Xinhua Commentary: Lai Ching-te's regression on cross-Strait exchanges doomed to fail-Xinhua

Xinhua Commentary: Lai Ching-te's regression on cross-Strait exchanges doomed to fail

Source: Xinhua

Editor: huaxia

2025-03-29 14:25:00

BEIJING, March 29 (Xinhua) -- Taiwan leader Lai Ching-te, the self-proclaimed "pragmatic worker for Taiwan independence," seemingly can not wait to slam and lock the door of interactions between Chinese people on the two sides of the Taiwan Strait.

Lai recently announced policies to investigate into Taiwan residents who hold mainland identity documents, expand the scope of scrutiny over Taiwan artists' remarks and behaviors, and establish a review system targeting cross-Strait exchanges in religion, culture and education. Meanwhile, he also planned to introduce so-called "strategic structural adjustments" to hinder cross-Strait economic and trade exchanges.

These reckless moves exposed the deep-seated fear and hostility that Lai and the Democratic Progressive Party (DPP) authorities harbor toward cross-Strait exchanges.

Since 2016, the DPP authorities have repeatedly deprived Taiwan residents of their legitimate rights to engage in cross-Strait exchanges and cooperation, simply because they fear the growing rapport between people on the two sides of the Strait.

In less than a year since taking office, Lai has further escalated restrictions, imposing obstacles on cross-Strait travel, education exchanges and economic and trade cooperation.

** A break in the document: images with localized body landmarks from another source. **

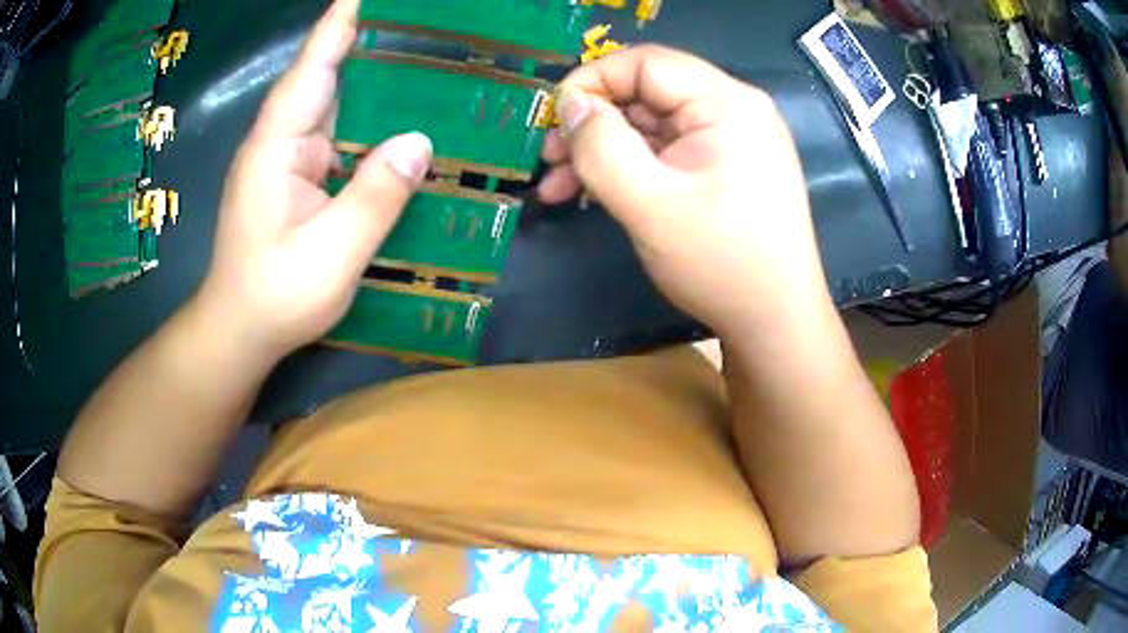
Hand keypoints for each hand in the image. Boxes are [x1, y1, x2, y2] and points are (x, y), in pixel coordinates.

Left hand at [198, 0, 431, 358]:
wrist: (239, 331)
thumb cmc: (275, 296)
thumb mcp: (331, 254)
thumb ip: (374, 196)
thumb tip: (419, 142)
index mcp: (277, 147)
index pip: (311, 68)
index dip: (340, 24)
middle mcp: (280, 142)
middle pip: (325, 76)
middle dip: (365, 39)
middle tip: (416, 22)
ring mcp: (288, 160)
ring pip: (334, 105)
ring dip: (372, 77)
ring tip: (420, 52)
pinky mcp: (298, 178)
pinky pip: (338, 136)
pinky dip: (369, 119)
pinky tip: (400, 115)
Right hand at [539, 46, 828, 337]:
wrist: (776, 323)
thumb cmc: (721, 263)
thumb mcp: (650, 204)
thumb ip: (602, 147)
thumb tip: (571, 104)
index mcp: (726, 103)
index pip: (645, 63)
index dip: (592, 82)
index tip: (553, 121)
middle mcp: (733, 109)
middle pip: (647, 92)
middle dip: (592, 124)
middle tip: (549, 160)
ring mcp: (732, 140)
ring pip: (651, 125)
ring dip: (603, 150)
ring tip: (560, 187)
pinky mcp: (726, 168)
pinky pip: (667, 152)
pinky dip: (630, 168)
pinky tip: (597, 193)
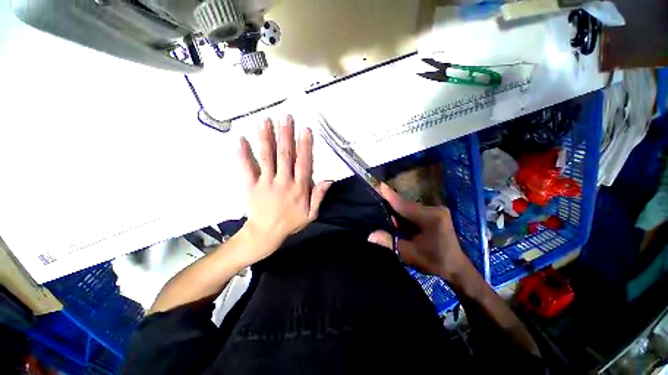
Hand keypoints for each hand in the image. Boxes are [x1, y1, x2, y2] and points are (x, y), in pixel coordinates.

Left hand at [238, 116, 331, 260]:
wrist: (266, 233)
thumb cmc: (291, 222)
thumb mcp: (311, 214)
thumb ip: (319, 196)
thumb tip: (328, 180)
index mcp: (299, 188)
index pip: (303, 163)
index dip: (305, 146)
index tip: (304, 130)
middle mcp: (284, 182)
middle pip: (285, 155)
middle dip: (285, 135)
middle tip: (285, 117)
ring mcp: (266, 183)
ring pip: (266, 157)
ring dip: (266, 138)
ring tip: (265, 121)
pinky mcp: (250, 186)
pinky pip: (246, 168)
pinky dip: (243, 154)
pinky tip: (240, 139)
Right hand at [367, 184, 468, 280]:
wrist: (456, 268)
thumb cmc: (434, 262)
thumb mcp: (410, 254)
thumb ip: (390, 242)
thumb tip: (371, 235)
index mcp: (430, 218)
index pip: (404, 205)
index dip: (390, 196)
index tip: (380, 185)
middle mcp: (435, 210)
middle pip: (407, 205)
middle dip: (392, 205)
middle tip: (377, 203)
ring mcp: (437, 210)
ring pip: (411, 208)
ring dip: (399, 211)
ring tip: (386, 212)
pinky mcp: (437, 214)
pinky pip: (416, 211)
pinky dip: (406, 215)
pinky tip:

He also banned the use of mainland artificial intelligence model DeepSeek, obstructed Taiwan professionals from taking part in the mainland's technological and cultural development, and prohibited collaborations between Taiwan-based institutions and 10 mainland universities.

By undermining the positive momentum of cross-Strait exchanges built over years, the Lai authorities have thrown a boomerang that will ultimately hit Taiwan itself.

As Taiwan businesses face harsher scrutiny and restrictions from the DPP authorities, their development will be stifled, and the island's economy will eventually suffer.

Moreover, the aforementioned investigations that infringe upon personal rights will create an atmosphere of fear and insecurity in Taiwan society.

As pointed out by Taiwan media, Lai's 17 strategies to counter so-called threats from the mainland will put the island in a quasi-status of martial law, and push cross-Strait exchanges into severe regression.

Having witnessed the prosperity and development from 2008 to 2016, when cross-Strait exchanges, cooperation and development flourished, people in Taiwan have known for a long time that better cross-Strait relations mean a better Taiwan.

In 2024, more than 4.4 million trips were made across the Strait, marking a 53.8 percent year-on-year increase. Among them, over 4.02 million were made by Taiwan residents to the mainland, up by 54.3 percent from 2023. These figures underscore the undeniable mainstream public opinion in Taiwan -- the desire for peace, development, exchanges, and cooperation.

However intense the DPP-imposed restrictions are, they can not block the genuine goodwill and close ties between people on both sides of the Strait. Lai's desperate attempts to shut the doors of exchanges and cooperation are doomed to a shameful failure.